Where are we headed? Where should we be headed?

Is there a way out? What could be an appropriate policy response at this time?

A bad bank would be effective in dealing with wilful defaults where criminality can be established […] But this zeal would not help deal with the challenges a stressed economy.

The budget for 2021-22 has proposed setting up what was earlier called a ‘bad bank’ to suck out the NPAs from the banks. A bad bank would allow other banks to continue operations, with possibly no significant need for capitalisation. The capital requirement of a bad bank — which would be a non-banking finance company —may be far less given that it is buying the NPAs at deep discounts. While this is an interesting intervention, it only moves the NPAs from one entity to the other, possibly to an entity that has a zeal for recovering the loans. A bad bank would be effective in dealing with wilful defaults where criminality can be established, and the personal assets of the promoters and key management personnel can be attached. But this zeal would not help deal with the challenges a stressed economy.

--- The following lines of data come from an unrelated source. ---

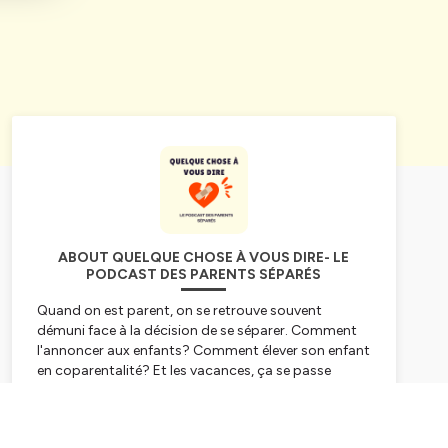
ABOUT QUELQUE CHOSE À VOUS DIRE- LE
PODCAST DES PARENTS SÉPARÉS
Quand on est parent, on se retrouve souvent
démuni face à la décision de se séparer. Comment
l'annoncer aux enfants? Comment élever son enfant
en coparentalité? Et les vacances, ça se passe
comment? "Quelque chose à vous dire" s'adresse
aux parents séparés et propose tous les 15 jours,
Subscribe
des témoignages, conseils de professionnels et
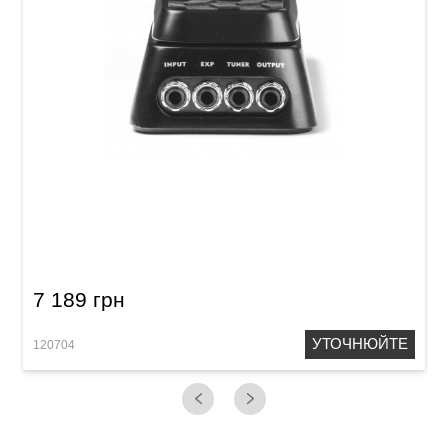
Педаль експресії Dunlop DVP3 Volume (Х)
7 189 грн
УТОЧНЮЙТЕ
120704
1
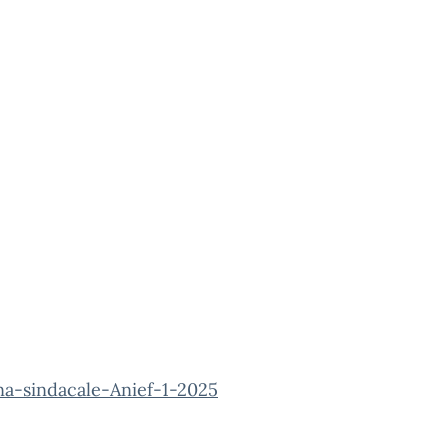
na-sindacale-Anief-1-2025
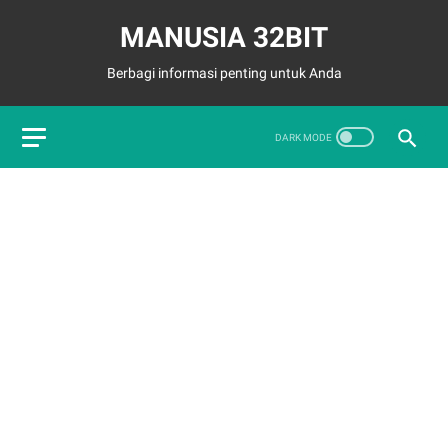
MANUSIA 32BIT
Berbagi informasi penting untuk Anda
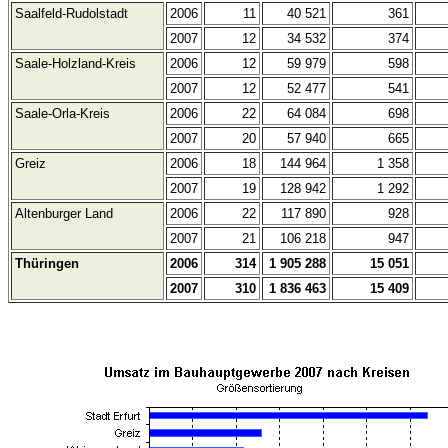
Saalfeld-Rudolstadt
2006
11
40 521
361
2007
12
34 532
374
Saale-Holzland-Kreis
2006
12
59 979
598
2007
12
52 477
541
Saale-Orla-Kreis
2006
22
64 084
698
2007
20
57 940
665
Greiz
2006
18
144 964
1 358
2007
19
128 942
1 292
Altenburger Land
2006
22
117 890
928
2007
21
106 218
947
Thüringen
2006
314
1 905 288
15 051
2007
310
1 836 463
15 409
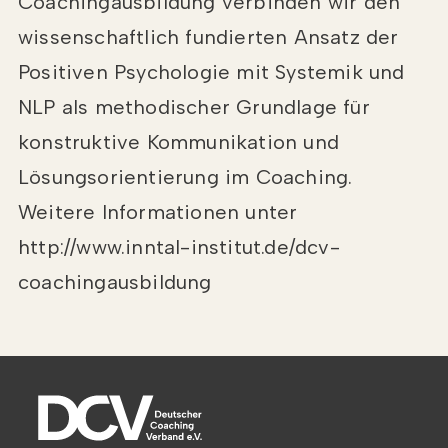
Coachingausbildung verbinden wir den
wissenschaftlich fundierten Ansatz der
Positiven Psychologie mit Systemik und
NLP als methodischer Grundlage für
konstruktive Kommunikation und
Lösungsorientierung im Coaching.
Weitere Informationen unter
http://www.inntal-institut.de/dcv-
coachingausbildung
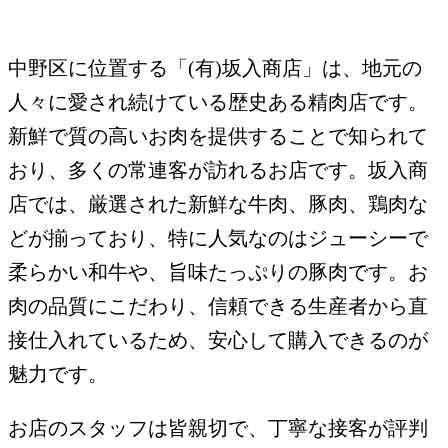
中野区に位置する「(有)坂入商店」は、地元の
人々に愛され続けている歴史ある精肉店です。
新鮮で質の高いお肉を提供することで知られて
おり、多くの常連客が訪れるお店です。坂入商
店では、厳選された新鮮な牛肉、豚肉、鶏肉な
どが揃っており、特に人気なのはジューシーで
柔らかい和牛や、旨味たっぷりの豚肉です。お
肉の品質にこだわり、信頼できる生産者から直
接仕入れているため、安心して購入できるのが
魅力です。
お店のスタッフは皆親切で、丁寧な接客が評判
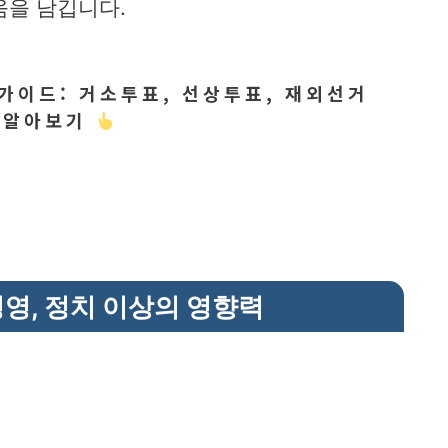
움을 남깁니다.
가이드: 거소투표, 선상투표, 재외선거
 알아보기
경영, 정치 이상의 영향력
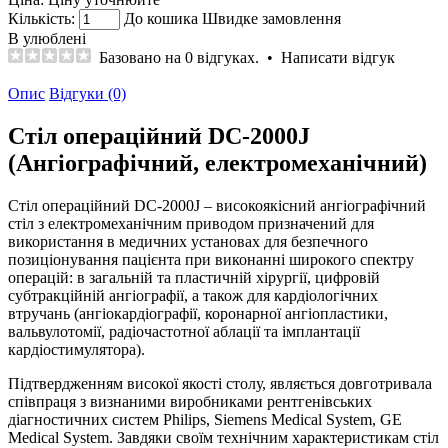
Кількість:
До кошика
Швидке замовлення
В улюблені
Базовано на 0 відгуках.
•
Написати відгук
Опис
Відгуки (0)
Стіл операційний DC-2000J
(Ангіографічний, електромеханічний)
Стіл операційний DС-2000J – високоякісний ангіографічний
стіл з електромеханічним приводом призначений для
використання в медичних установах для безпечного
позиціонування пацієнта при виконанні широкого спектру
операцій: в загальній та пластичній хірургії, цифровій
субтракційній ангіографії, а також для кардіологічних
втручань (ангіокардіографії, коронарної ангіопластики,
вальвулотомії, радіочастотної аблації та імплантації
кардіостимулятора).
Підтвердженням високої якості столу, являється довготривала
співпраця з визнаними виробниками рентгенівських
діагностичних систем Philips, Siemens Medical System, GE
Medical System. Завдяки своїм технічним характеристикам стіл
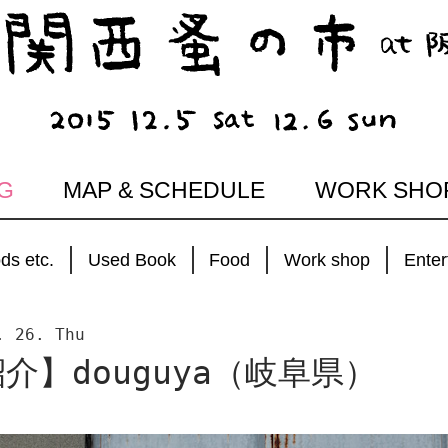
G
MAP & SCHEDULE
WORK SHO
ds etc.
Used Book
Food
Work shop
Enter
. 26. Thu
介】douguya（岐阜県）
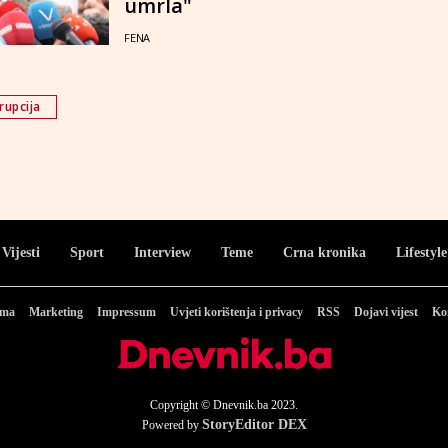
umrla"
FENA
rupcija
Vijesti
Sport
Interview
Teme
Crna kronika
Lifestyle
ama
Marketing
Impressum
Uvjeti korištenja i privacy
RSS
Dojavi vijest
Ko
Copyright © Dnevnik.ba 2023.
StoryEditor DEX
Powered by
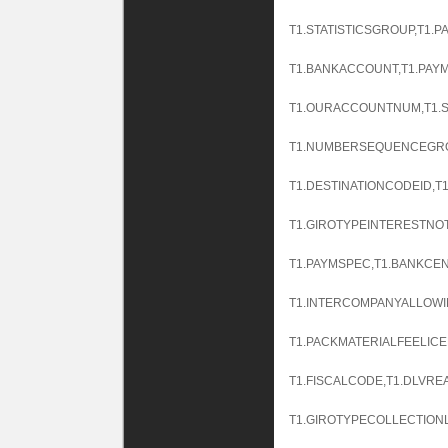
T1.STATISTICSGROUP,T1.
T1.BANKACCOUNT,T1.PAY
T1.OURACCOUNTNUM,T1.SA
T1.NUMBERSEQUENCEGROU
T1.DESTINATIONCODEID,T
T1.GIROTYPEINTERESTNO
T1.PAYMSPEC,T1.BANKC
T1.INTERCOMPANYALLOWI
T1.PACKMATERIALFEELIC
T1.FISCALCODE,T1.DLVR
T1.GIROTYPECOLLECTIONL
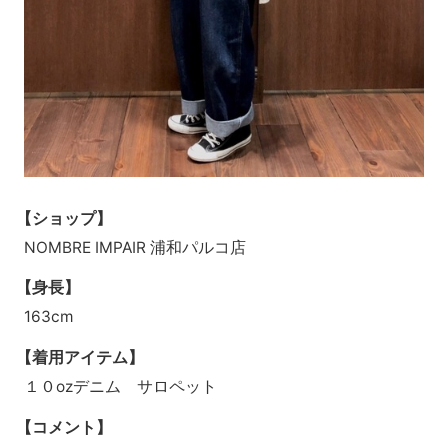
【ショップ】
NOMBRE IMPAIR 浦和パルコ店
【身長】
163cm
【着用アイテム】
１０ozデニム サロペット
【コメント】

The FSR indicates that while the overall banking system can take the stress of deterioration of the macro-economic situation, there could be individual banks that may have to watch out. During the AQR exercise and under the PCA, several public sector banks were put under a credit moratorium. The situation has since exacerbated.

The question then is: should the policy approach be that some bank failures will be allowed? If not, does the state have the ability to pump in more capital to maintain the solvency of the banking system owned by it? Would this be used as an opportunity to open up the space for the new players (both foreign banks and industrial houses) to pump capital into stressed banks? These are important questions.

If the government wants to help the banking sector, its focus should be more on the reviving the real economy.

This may be the time to ease capital adequacy norms, signal implicit sovereign backing to the banks, and allow space for each of the banks to clean up. This means a rewind to the Gyan Sangam and Indradhanush frameworks, with a strong IBC in place. At the same time, it may make sense to roll back Basel capital adequacy norms by one notch, for a specific and reasonable period so that there is no need for a capital outflow from the exchequer.

Many commentators indicate that we should never waste a bad crisis for good reform. We need to look at what would be the reform path as we go forward. If we were to read the tea leaves from the action of the government on reform in labour laws and the farm laws, we know the direction in which it is headed.

If the government wants to help the banking sector, its focus should be more on reviving the real economy and not on the banking and the financial sector. If the finance minister can take adequate fiscal measures, the RBI is quite capable of managing the banking sector’s stability.